Der Präsident räumt ein, dass die Sanktionen Russland treffen
Putin räumte ein, die Sanktionen träfen die Wirtschaft seines Landes. „Das bequeme Leben, als wir nicht mehr tun mussten, als mehr Öl und Gas zu produzieren, um uns alles andere zu kaufen, sind eine Sache der Vergangenheit“, sagte er. „Jetzt müssen wir darüber nachdenken, Güter selbst herzustellen, nicht bloß Öl und Gas.“
Es sei eine „Fehleinschätzung“ der EU gewesen, darauf zu hoffen, dass russische Unternehmer Putin wegen der Sanktionen zum Einlenken drängen würden, sagte Gustav Gressel vom European Council on Foreign Relations (ECFR). Die Wirtschaftsbosse hätten „Einfluss auf den inneren Kreis um Putin verloren“ und wollten angesichts der Popularität der Ukraine-Politik des Präsidenten „nicht unpatriotisch erscheinen“.

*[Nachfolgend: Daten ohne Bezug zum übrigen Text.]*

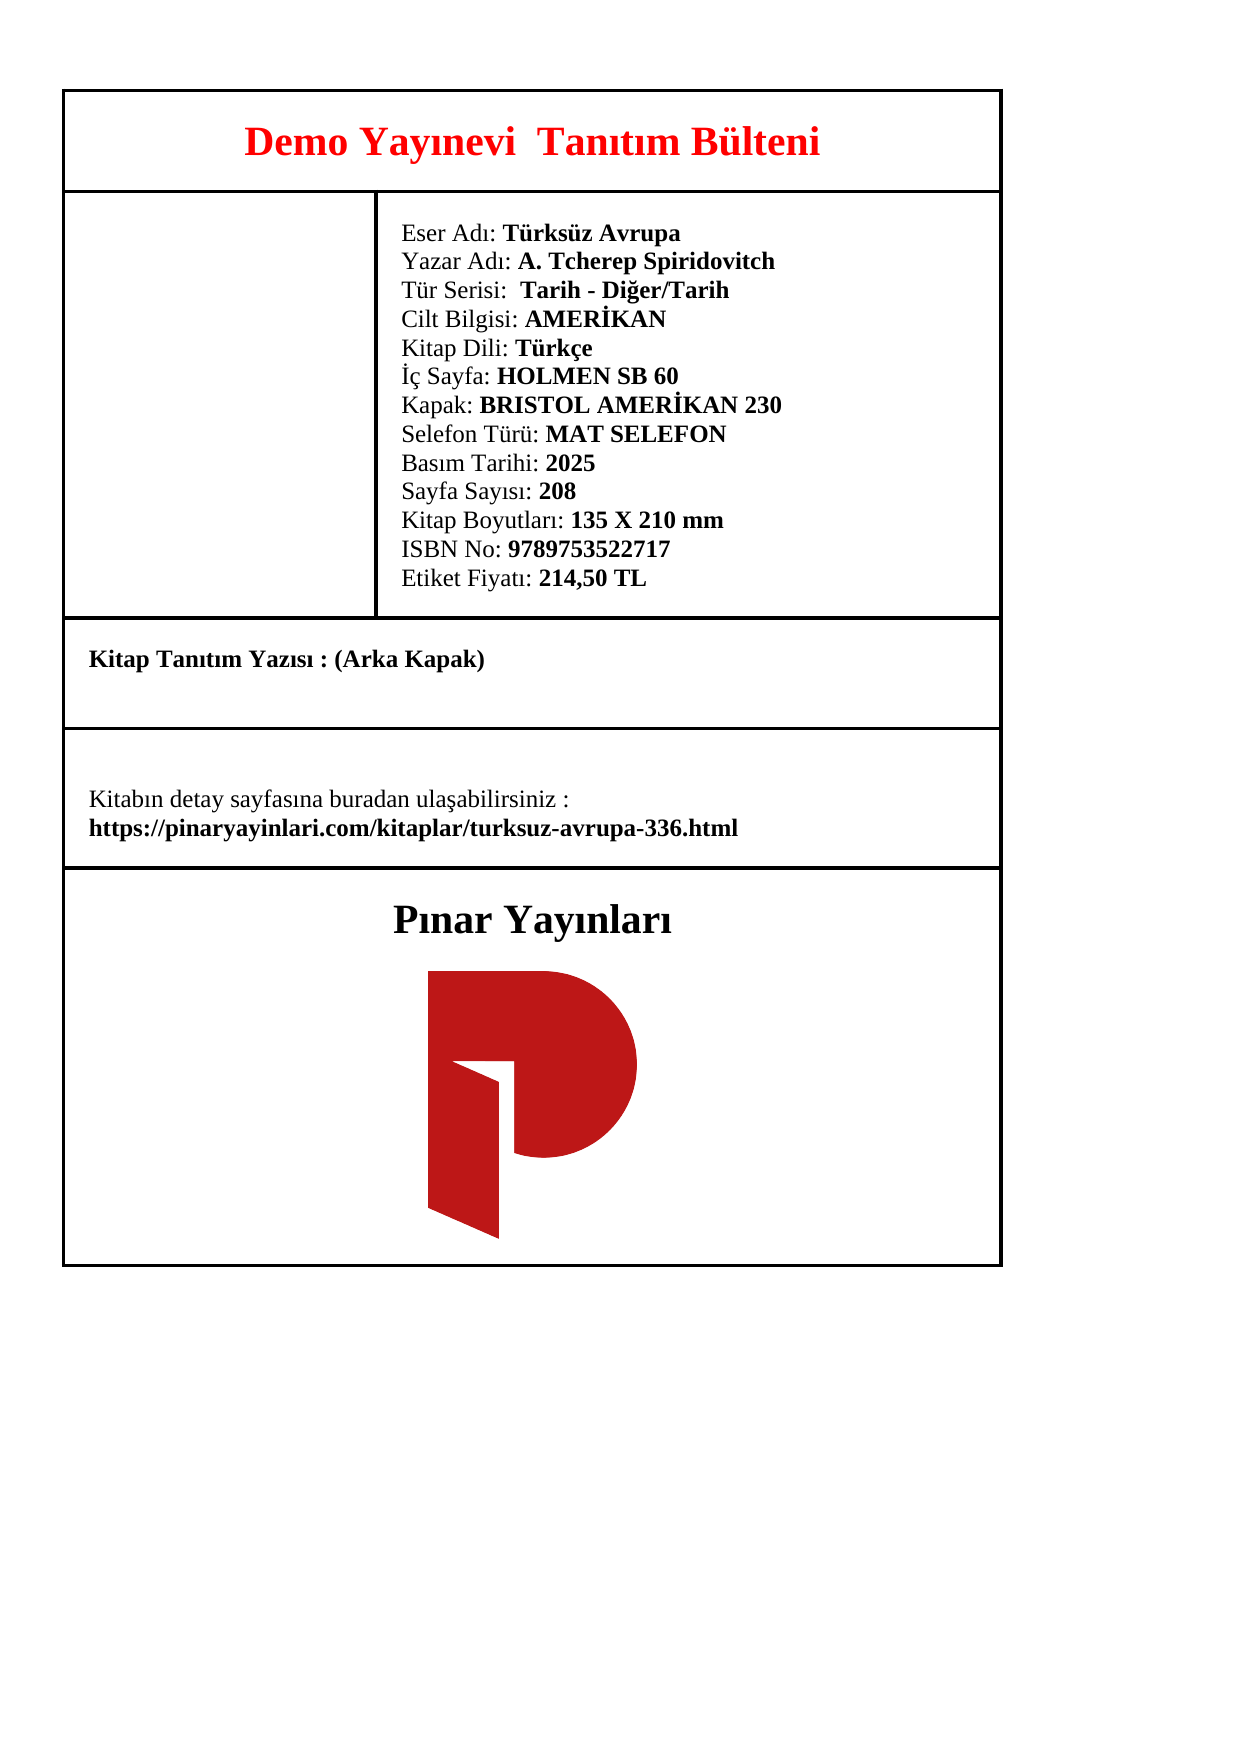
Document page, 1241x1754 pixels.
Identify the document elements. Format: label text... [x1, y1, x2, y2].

Bundeskanzlerin Angela Merkel (CDU) hatte in der vergangenen Woche zusätzliche Wirtschaftssanktionen größeren Umfangs ausgeschlossen. Außenminister Frank-Walter Steinmeier (SPD) sagte nun der „Welt am Sonntag“, der wirtschaftliche Druck auf Moskau sei „schon jetzt erheblich – zum kleineren Teil als Folge von Sanktionen, zum größeren Teil als Folge von Kapitalflucht, Investitionsunsicherheit, Währungsverfall und niedrigerem Ölpreis“.
Die EU-Staaten bereiteten deshalb für den Außenministerrat eine eher symbolische Ausweitung der Sanktionen vor. Es würden Strafmaßnahmen gegen ukrainische Separatisten erörtert, die auf die EU-Liste mit Einreise- und Vermögenssperren gesetzt werden könnten, sagte Steinmeier. Ein EU-Diplomat sagte, es gebe unter den Europäern Widerstand gegen die Aufnahme weiterer Russen. Bisher stehen auf der EU-Sanktionsliste 119 Ukrainer und Russen sowie 23 Unternehmen und Organisationen.
Die EU setzt stattdessen auf einen neuen Anlauf für einen Dialog mit Putin. Steinmeier plant für Dienstag eine Reise über Kiew nach Moskau.